Your instructions
When a record holds a picture, leave the picture out and copy everything else exactly.

Extracted material
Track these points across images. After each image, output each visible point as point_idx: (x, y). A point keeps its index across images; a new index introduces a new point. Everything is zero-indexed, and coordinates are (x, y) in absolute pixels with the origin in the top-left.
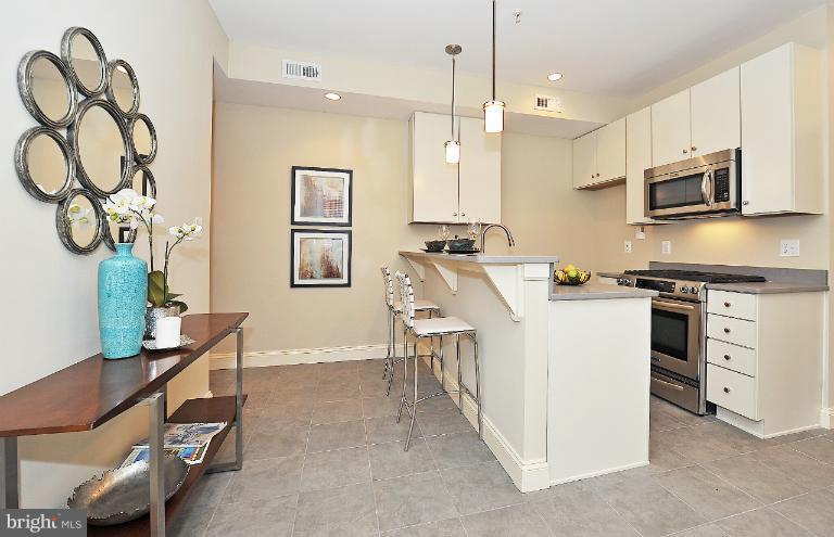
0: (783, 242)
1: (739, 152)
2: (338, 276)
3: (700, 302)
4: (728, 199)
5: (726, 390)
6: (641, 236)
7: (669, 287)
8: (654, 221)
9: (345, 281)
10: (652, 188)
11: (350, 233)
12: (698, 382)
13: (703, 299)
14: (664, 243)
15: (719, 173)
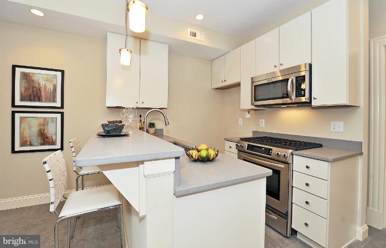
0: (332, 123)
1: (310, 66)
2: (54, 143)
3: (289, 164)
4: (304, 96)
5: (306, 224)
6: (248, 116)
7: (268, 151)
8: (256, 108)
9: (58, 146)
10: (256, 88)
11: (62, 114)
12: (287, 216)
13: (290, 161)
14: (261, 120)
15: (299, 79)
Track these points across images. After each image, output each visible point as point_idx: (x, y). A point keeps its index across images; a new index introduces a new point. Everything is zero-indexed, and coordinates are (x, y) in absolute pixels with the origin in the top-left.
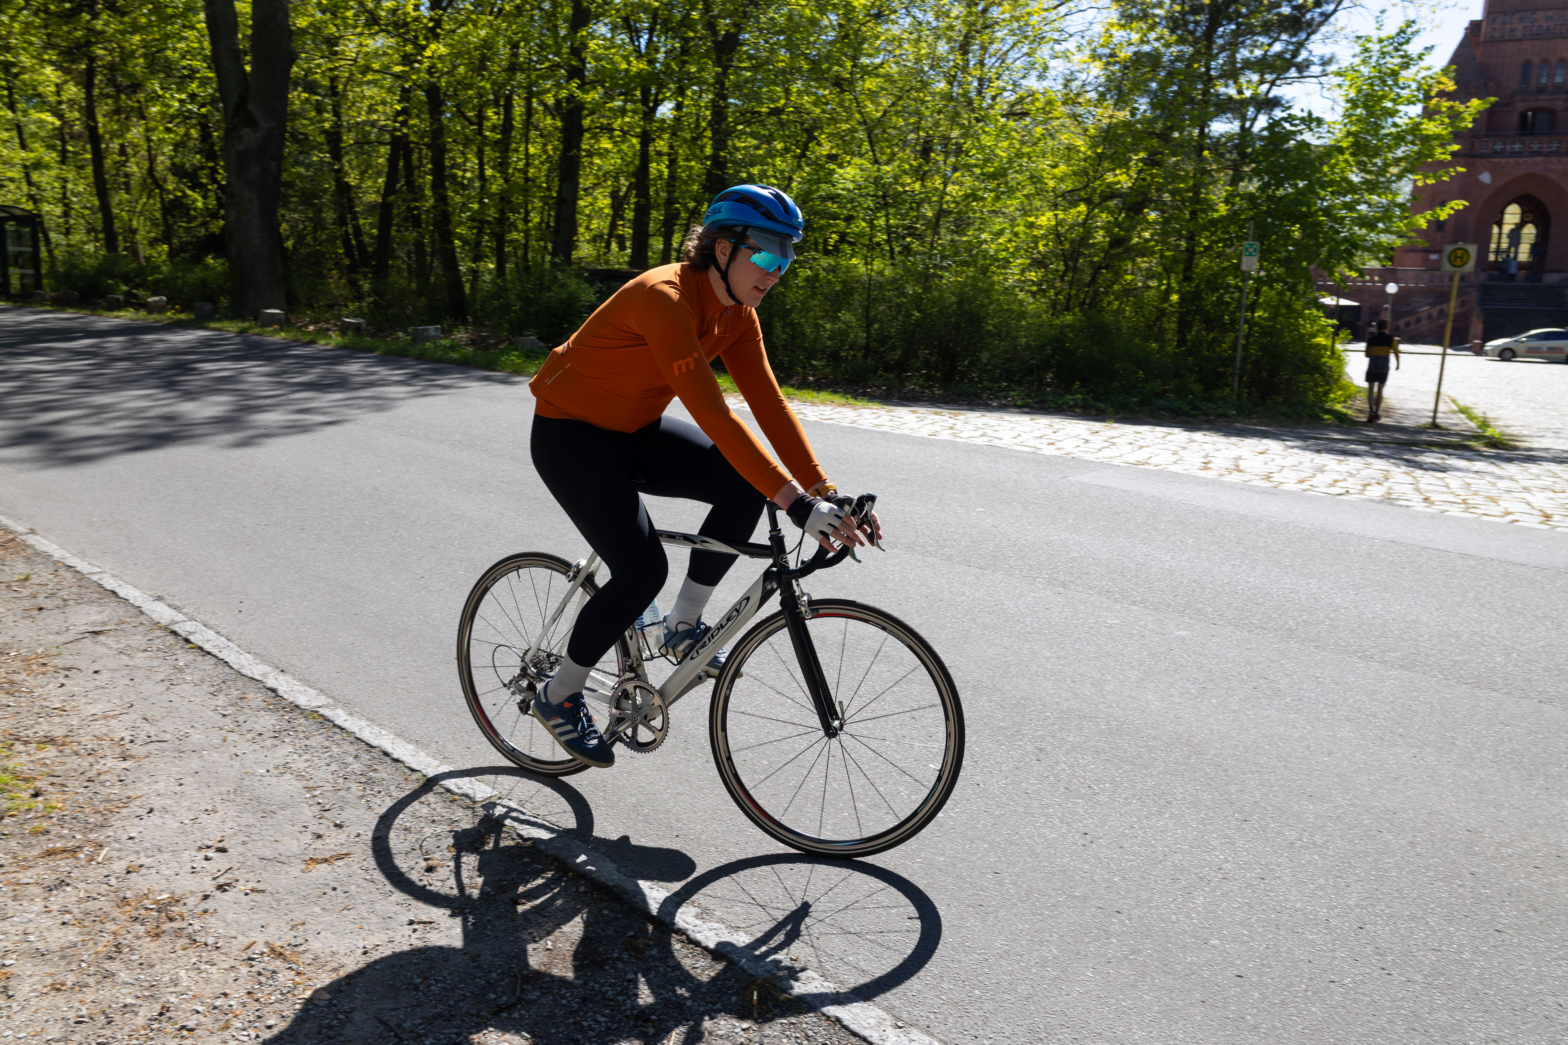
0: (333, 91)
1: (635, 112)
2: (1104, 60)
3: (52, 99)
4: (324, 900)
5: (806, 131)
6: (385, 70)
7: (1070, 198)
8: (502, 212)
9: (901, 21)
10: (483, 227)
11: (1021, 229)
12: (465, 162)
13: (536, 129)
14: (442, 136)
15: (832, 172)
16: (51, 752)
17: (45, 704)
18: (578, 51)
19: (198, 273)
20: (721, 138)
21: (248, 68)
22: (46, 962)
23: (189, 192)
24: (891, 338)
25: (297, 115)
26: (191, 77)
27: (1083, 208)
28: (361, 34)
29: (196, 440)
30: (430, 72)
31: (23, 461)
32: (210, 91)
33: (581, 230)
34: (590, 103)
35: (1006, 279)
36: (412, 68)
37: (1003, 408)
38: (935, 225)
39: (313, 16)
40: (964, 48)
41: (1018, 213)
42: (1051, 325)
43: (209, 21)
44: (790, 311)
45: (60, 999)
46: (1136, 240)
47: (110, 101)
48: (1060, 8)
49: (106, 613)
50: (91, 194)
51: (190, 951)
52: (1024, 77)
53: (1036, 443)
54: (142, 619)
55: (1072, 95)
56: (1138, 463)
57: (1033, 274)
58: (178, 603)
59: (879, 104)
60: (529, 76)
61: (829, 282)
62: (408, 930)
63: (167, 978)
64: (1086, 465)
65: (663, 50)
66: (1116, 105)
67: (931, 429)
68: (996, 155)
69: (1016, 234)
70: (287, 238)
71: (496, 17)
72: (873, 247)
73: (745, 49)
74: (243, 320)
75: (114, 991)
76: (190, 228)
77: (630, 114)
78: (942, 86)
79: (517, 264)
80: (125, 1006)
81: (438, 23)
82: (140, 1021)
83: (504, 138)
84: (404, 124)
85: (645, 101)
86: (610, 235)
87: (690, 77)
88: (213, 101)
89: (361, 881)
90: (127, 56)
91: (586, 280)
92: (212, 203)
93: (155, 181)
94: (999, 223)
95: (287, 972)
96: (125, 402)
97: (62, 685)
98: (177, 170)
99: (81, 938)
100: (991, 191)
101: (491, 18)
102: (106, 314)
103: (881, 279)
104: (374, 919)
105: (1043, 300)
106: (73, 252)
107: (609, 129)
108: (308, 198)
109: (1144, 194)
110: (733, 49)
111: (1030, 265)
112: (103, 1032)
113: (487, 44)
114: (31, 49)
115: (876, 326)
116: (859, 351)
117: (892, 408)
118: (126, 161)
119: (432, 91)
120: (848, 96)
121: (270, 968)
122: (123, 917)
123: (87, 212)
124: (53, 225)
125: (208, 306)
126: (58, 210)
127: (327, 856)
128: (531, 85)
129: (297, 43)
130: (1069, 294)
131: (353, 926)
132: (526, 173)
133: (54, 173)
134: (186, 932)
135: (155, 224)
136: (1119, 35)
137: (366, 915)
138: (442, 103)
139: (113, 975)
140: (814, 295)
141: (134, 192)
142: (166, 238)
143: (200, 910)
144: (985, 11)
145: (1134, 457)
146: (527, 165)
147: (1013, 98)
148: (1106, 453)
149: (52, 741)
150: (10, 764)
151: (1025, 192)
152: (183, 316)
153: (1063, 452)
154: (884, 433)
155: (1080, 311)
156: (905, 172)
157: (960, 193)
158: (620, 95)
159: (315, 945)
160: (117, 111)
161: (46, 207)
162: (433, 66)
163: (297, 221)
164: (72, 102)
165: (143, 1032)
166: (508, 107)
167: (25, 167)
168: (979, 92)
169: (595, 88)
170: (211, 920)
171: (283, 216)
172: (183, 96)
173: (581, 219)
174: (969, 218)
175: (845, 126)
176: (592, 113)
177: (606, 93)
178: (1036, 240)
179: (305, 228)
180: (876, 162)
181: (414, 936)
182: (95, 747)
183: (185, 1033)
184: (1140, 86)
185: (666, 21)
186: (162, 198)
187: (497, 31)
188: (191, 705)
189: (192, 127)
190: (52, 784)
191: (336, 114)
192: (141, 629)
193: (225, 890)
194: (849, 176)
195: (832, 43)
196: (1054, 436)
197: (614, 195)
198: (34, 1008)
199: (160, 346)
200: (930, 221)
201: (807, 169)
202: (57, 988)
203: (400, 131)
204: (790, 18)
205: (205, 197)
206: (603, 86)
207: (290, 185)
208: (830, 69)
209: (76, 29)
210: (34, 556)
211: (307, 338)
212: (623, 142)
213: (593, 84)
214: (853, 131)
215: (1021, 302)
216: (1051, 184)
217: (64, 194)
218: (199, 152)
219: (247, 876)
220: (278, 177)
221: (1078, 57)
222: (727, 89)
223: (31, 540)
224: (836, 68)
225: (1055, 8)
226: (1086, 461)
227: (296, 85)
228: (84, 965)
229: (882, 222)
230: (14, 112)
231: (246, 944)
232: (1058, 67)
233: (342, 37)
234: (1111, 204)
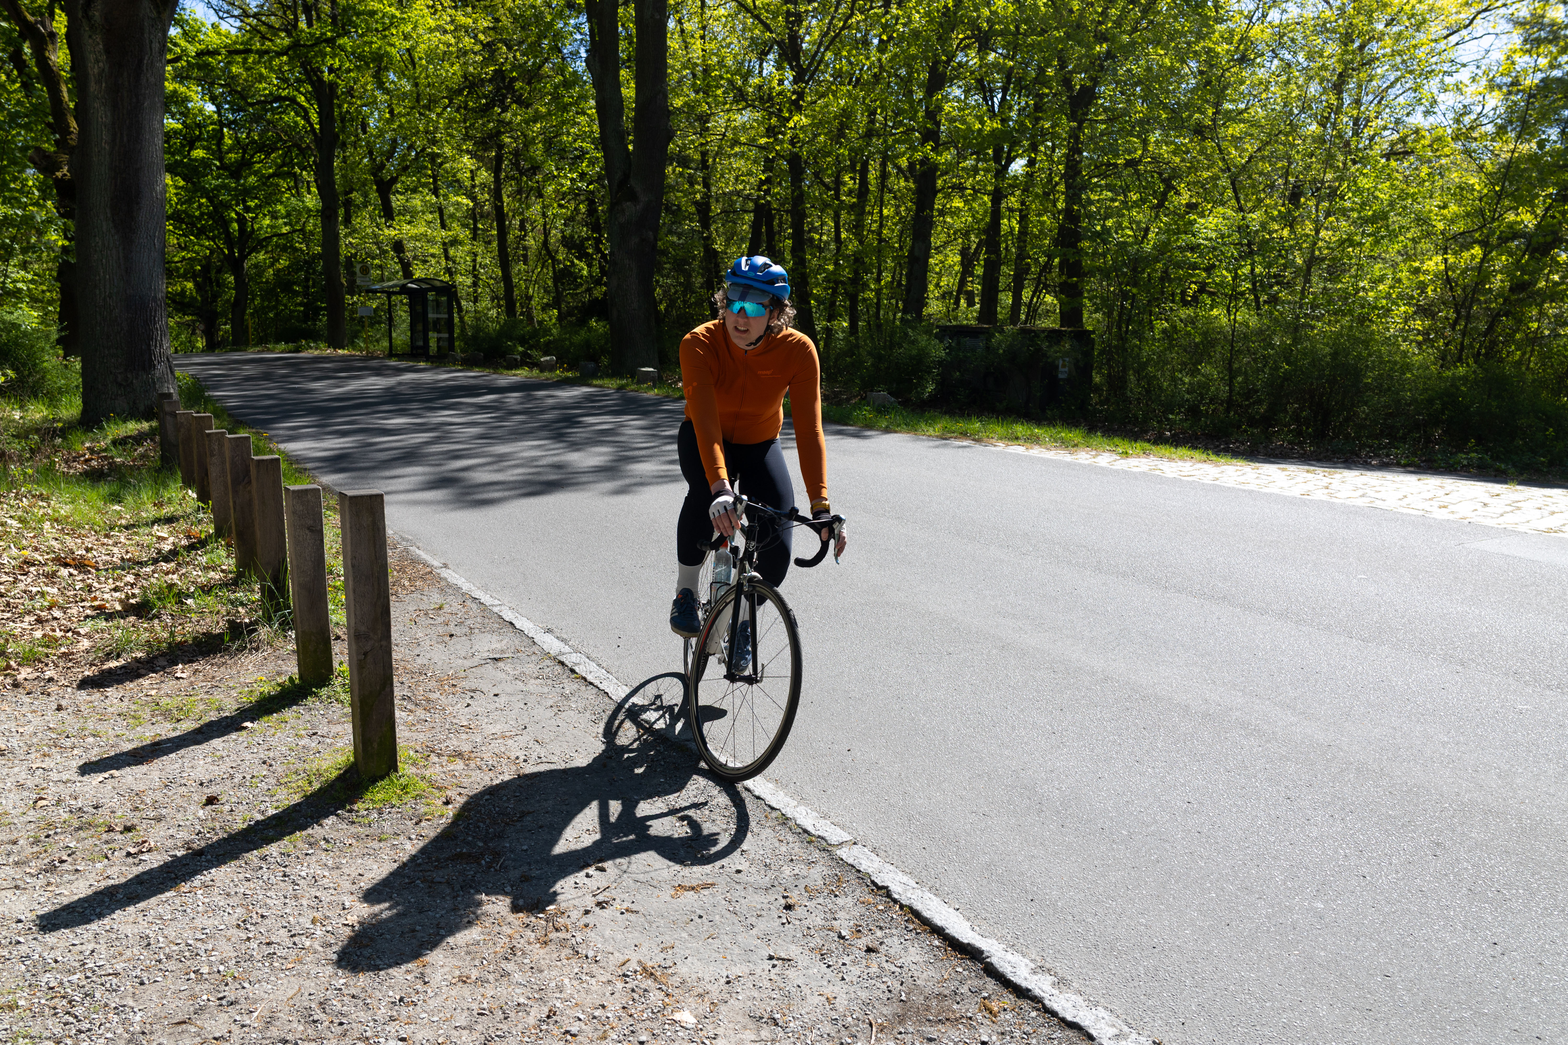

Response below
Track these points across images. After each image, output each visible point as point_idx: (x, y). A point keeps its index across images; a new index introduces a new point. Everything is zero-indexed, and coordinates are (x, y) in absolute pixels with the origin in the top-left.
0: (783, 242)
1: (739, 152)
2: (338, 276)
3: (700, 302)
4: (728, 199)
5: (726, 390)
6: (641, 236)
7: (669, 287)
8: (654, 221)
9: (345, 281)
10: (652, 188)
11: (350, 233)
12: (698, 382)
13: (703, 299)
14: (664, 243)
15: (719, 173)
0: (332, 123)
1: (310, 66)
2: (54, 143)
3: (289, 164)
4: (304, 96)
5: (306, 224)
6: (248, 116)
7: (268, 151)
8: (256, 108)
9: (58, 146)
10: (256, 88)
11: (62, 114)
12: (287, 216)
13: (290, 161)
14: (261, 120)
15: (299, 79)
Track these points across images. After each image, output each visible point as point_idx: (x, y). A point keeps its index across images; a new index introduces a new point. Everything is zero-indexed, and coordinates are (x, y) in absolute pixels with the origin in the top-left.
0: (333, 91)
1: (635, 112)
2: (1104, 60)
3: (52, 99)
4: (324, 900)
5: (806, 131)
6: (385, 70)
7: (1070, 198)
8: (502, 212)
9: (901, 21)
10: (483, 227)
11: (1021, 229)
12: (465, 162)
13: (536, 129)
14: (442, 136)
15: (832, 172)
16: (51, 752)
17: (45, 704)
18: (578, 51)
19: (198, 273)
20: (721, 138)
21: (248, 68)
22: (46, 962)
23: (189, 192)
24: (891, 338)
25: (297, 115)
26: (191, 77)
27: (1083, 208)
28: (361, 34)
29: (196, 440)
30: (430, 72)
31: (23, 461)
32: (210, 91)
33: (581, 230)
34: (590, 103)
35: (1006, 279)
36: (412, 68)
37: (1003, 408)
38: (935, 225)
39: (313, 16)
40: (964, 48)
41: (1018, 213)
42: (1051, 325)
43: (209, 21)
44: (790, 311)
45: (60, 999)
46: (1136, 240)
47: (110, 101)
48: (1060, 8)
49: (106, 613)
50: (91, 194)
51: (190, 951)
52: (1024, 77)
53: (1036, 443)
54: (142, 619)
55: (1072, 95)
56: (1138, 463)
57: (1033, 274)
58: (178, 603)
59: (879, 104)
60: (529, 76)
61: (829, 282)
62: (408, 930)
63: (167, 978)
64: (1086, 465)
65: (663, 50)
66: (1116, 105)
67: (931, 429)
68: (996, 155)
69: (1016, 234)
70: (287, 238)
71: (496, 17)
72: (873, 247)
73: (745, 49)
74: (243, 320)
75: (114, 991)
76: (190, 228)
77: (630, 114)
78: (942, 86)
79: (517, 264)
80: (125, 1006)
81: (438, 23)
82: (140, 1021)
83: (504, 138)
84: (404, 124)
85: (645, 101)
86: (610, 235)
87: (690, 77)
88: (213, 101)
89: (361, 881)
90: (127, 56)
91: (586, 280)
92: (212, 203)
93: (155, 181)
94: (999, 223)
95: (287, 972)
96: (125, 402)
97: (62, 685)
98: (177, 170)
99: (81, 938)
100: (991, 191)
101: (491, 18)
102: (106, 314)
103: (881, 279)
104: (374, 919)
105: (1043, 300)
106: (73, 252)
107: (609, 129)
108: (308, 198)
109: (1144, 194)
110: (733, 49)
111: (1030, 265)
112: (103, 1032)
113: (487, 44)
114: (31, 49)
115: (876, 326)
116: (859, 351)
117: (892, 408)
118: (126, 161)
119: (432, 91)
120: (848, 96)
121: (270, 968)
122: (123, 917)
123: (87, 212)
124: (53, 225)
125: (208, 306)
126: (58, 210)
127: (327, 856)
128: (531, 85)
129: (297, 43)
130: (1069, 294)
131: (353, 926)
132: (526, 173)
133: (54, 173)
134: (186, 932)
135: (155, 224)
136: (1119, 35)
137: (366, 915)
138: (442, 103)
139: (113, 975)
140: (814, 295)
141: (134, 192)
142: (166, 238)
143: (200, 910)
144: (985, 11)
145: (1134, 457)
146: (527, 165)
147: (1013, 98)
148: (1106, 453)
149: (52, 741)
150: (10, 764)
151: (1025, 192)
152: (183, 316)
153: (1063, 452)
154: (884, 433)
155: (1080, 311)
156: (905, 172)
157: (960, 193)
158: (620, 95)
159: (315, 945)
160: (117, 111)
161: (46, 207)
162: (433, 66)
163: (297, 221)
164: (72, 102)
165: (143, 1032)
166: (508, 107)
167: (25, 167)
168: (979, 92)
169: (595, 88)
170: (211, 920)
171: (283, 216)
172: (183, 96)
173: (581, 219)
174: (969, 218)
175: (845, 126)
176: (592, 113)
177: (606, 93)
178: (1036, 240)
179: (305, 228)
180: (876, 162)
181: (414, 936)
182: (95, 747)
183: (185, 1033)
184: (1140, 86)
185: (666, 21)
186: (162, 198)
187: (497, 31)
188: (191, 705)
189: (192, 127)
190: (52, 784)
191: (336, 114)
192: (141, 629)
193: (225, 890)
194: (849, 176)
195: (832, 43)
196: (1054, 436)
197: (614, 195)
198: (34, 1008)
199: (160, 346)
200: (930, 221)
201: (807, 169)
202: (57, 988)
203: (400, 131)
204: (790, 18)
205: (205, 197)
206: (603, 86)
207: (290, 185)
208: (830, 69)
209: (76, 29)
210: (34, 556)
211: (307, 338)
212: (623, 142)
213: (593, 84)
214: (853, 131)
215: (1021, 302)
216: (1051, 184)
217: (64, 194)
218: (199, 152)
219: (247, 876)
220: (278, 177)
221: (1078, 57)
222: (727, 89)
223: (31, 540)
224: (836, 68)
225: (1055, 8)
226: (1086, 461)
227: (296, 85)
228: (84, 965)
229: (882, 222)
230: (14, 112)
231: (246, 944)
232: (1058, 67)
233: (342, 37)
234: (1111, 204)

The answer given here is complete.